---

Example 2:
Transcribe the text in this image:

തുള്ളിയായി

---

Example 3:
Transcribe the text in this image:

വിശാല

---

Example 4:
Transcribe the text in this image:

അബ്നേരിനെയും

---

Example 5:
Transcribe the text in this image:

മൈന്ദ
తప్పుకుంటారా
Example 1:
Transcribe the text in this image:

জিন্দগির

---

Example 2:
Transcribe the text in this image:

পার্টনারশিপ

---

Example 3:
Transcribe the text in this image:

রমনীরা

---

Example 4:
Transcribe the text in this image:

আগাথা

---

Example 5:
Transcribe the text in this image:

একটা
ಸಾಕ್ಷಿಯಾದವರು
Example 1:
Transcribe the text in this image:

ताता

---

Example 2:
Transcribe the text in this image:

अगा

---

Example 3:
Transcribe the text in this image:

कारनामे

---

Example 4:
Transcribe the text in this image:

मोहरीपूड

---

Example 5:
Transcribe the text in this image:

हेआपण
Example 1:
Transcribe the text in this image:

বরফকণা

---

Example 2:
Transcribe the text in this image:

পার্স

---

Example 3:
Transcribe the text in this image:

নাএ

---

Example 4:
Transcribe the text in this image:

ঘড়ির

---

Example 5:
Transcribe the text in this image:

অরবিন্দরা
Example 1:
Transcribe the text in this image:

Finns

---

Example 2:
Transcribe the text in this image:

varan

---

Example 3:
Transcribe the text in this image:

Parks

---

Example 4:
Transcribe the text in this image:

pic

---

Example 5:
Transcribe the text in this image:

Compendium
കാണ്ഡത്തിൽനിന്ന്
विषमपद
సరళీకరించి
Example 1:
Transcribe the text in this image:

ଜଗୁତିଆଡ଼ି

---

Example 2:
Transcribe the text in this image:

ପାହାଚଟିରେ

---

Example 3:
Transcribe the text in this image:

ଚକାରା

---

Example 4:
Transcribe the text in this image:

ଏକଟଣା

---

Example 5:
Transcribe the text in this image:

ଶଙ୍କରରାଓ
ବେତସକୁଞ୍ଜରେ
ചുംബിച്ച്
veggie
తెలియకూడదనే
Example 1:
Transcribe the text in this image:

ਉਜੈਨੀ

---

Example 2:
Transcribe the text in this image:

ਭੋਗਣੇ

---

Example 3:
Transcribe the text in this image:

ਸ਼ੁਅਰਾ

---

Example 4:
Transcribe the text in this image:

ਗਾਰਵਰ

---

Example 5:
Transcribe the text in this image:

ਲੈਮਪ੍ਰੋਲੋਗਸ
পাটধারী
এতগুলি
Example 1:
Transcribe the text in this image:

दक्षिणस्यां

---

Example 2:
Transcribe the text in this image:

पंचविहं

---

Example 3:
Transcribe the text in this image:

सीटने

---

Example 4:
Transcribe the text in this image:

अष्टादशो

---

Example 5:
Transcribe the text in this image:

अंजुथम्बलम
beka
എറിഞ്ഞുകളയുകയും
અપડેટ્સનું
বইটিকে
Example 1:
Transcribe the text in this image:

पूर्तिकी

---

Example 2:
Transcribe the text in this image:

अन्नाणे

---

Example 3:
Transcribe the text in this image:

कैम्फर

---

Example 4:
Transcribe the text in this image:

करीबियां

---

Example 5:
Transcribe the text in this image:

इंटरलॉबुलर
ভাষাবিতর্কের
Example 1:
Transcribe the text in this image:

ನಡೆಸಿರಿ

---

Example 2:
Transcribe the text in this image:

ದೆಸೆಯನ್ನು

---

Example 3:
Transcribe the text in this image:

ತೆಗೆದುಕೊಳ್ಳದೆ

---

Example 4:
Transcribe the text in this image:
──────────────────────────────
- **What to produce**:
Return the listing above in full, character for character.

- **Response**:
---

Example 2:
Transcribe the text in this image:

തുള്ളിയായി

---

Example 3:
Transcribe the text in this image:

വിശാല

---

Example 4:
Transcribe the text in this image:

അബ്നേരിനെയും

---

Example 5:
Transcribe the text in this image:

മൈന്ദ
తప్పుకుంటారా
Example 1:
Transcribe the text in this image:

জিন্দগির

---

Example 2:
Transcribe the text in this image:

পার্টনারশিপ

---

Example 3:
Transcribe the text in this image:

রমনীরা

---

Example 4:
Transcribe the text in this image:

আগাথা

---

Example 5:
Transcribe the text in this image:

একটা
ಸಾಕ್ಷಿಯಾದವರು
Example 1:
Transcribe the text in this image:

ताता

---

Example 2:
Transcribe the text in this image:

अगा

---

Example 3:
Transcribe the text in this image:

कारनामे

---

Example 4:
Transcribe the text in this image:

मोहरीपूड

---

Example 5:
Transcribe the text in this image:

हेआपण
Example 1:
Transcribe the text in this image:

বরফকণা

---

Example 2:
Transcribe the text in this image:

পার্স

---

Example 3:
Transcribe the text in this image:

নাএ

---

Example 4:
Transcribe the text in this image:

ঘড়ির

---

Example 5:
Transcribe the text in this image:

অরবিন্দরা
Example 1:
Transcribe the text in this image:

Finns

---

Example 2:
Transcribe the text in this image:

varan

---

Example 3:
Transcribe the text in this image:

Parks

---

Example 4:
Transcribe the text in this image:

pic

---

Example 5:
Transcribe the text in this image:

Compendium
കാണ്ഡത്തിൽനിന്ന്
विषमपद
సరళీకరించి
Example 1:
Transcribe the text in this image:

ଜଗୁତିଆଡ଼ି

---

Example 2:
Transcribe the text in this image:

ପାହାଚଟିରେ

---

Example 3:
Transcribe the text in this image:

ଚକାରା

---

Example 4:
Transcribe the text in this image:

ଏକଟଣା

---

Example 5:
Transcribe the text in this image:

ଶଙ୍କରରାଓ
ବେତସକୁଞ୍ଜରେ
ചുംബിച്ച്
veggie
తెలియకూడదనే
Example 1:
Transcribe the text in this image:

ਉਜੈਨੀ

---

Example 2:
Transcribe the text in this image:

ਭੋਗਣੇ

---

Example 3:
Transcribe the text in this image:

ਸ਼ੁਅਰਾ

---

Example 4:
Transcribe the text in this image:

ਗਾਰਵਰ

---

Example 5:
Transcribe the text in this image:

ਲੈਮਪ੍ਰੋਲੋਗਸ
পাটধারী
এতগুলি
Example 1:
Transcribe the text in this image:

दक्षिणस्यां

---

Example 2:
Transcribe the text in this image:

पंचविहं

---

Example 3:
Transcribe the text in this image:

सीटने

---

Example 4:
Transcribe the text in this image:

अष्टादशो

---

Example 5:
Transcribe the text in this image:

अंजुथम्बलम
beka
എറിഞ്ഞുകളയുകയും
અપડેટ્સનું
বইটিকে
Example 1:
Transcribe the text in this image:

पूर्तिकी

---

Example 2:
Transcribe the text in this image:

अन्नाणे

---

Example 3:
Transcribe the text in this image:

कैम्फर

---

Example 4:
Transcribe the text in this image:

करीबियां

---

Example 5:
Transcribe the text in this image:

इंटरलॉबुलर
ভাষাবিতর্কের
Example 1:
Transcribe the text in this image:

ನಡೆಸಿರಿ

---

Example 2:
Transcribe the text in this image:

ದೆಸೆಯನ್ನು

---

Example 3:
Transcribe the text in this image:

ತೆಗೆದುಕೊಳ್ಳದೆ

---

Example 4:
Transcribe the text in this image:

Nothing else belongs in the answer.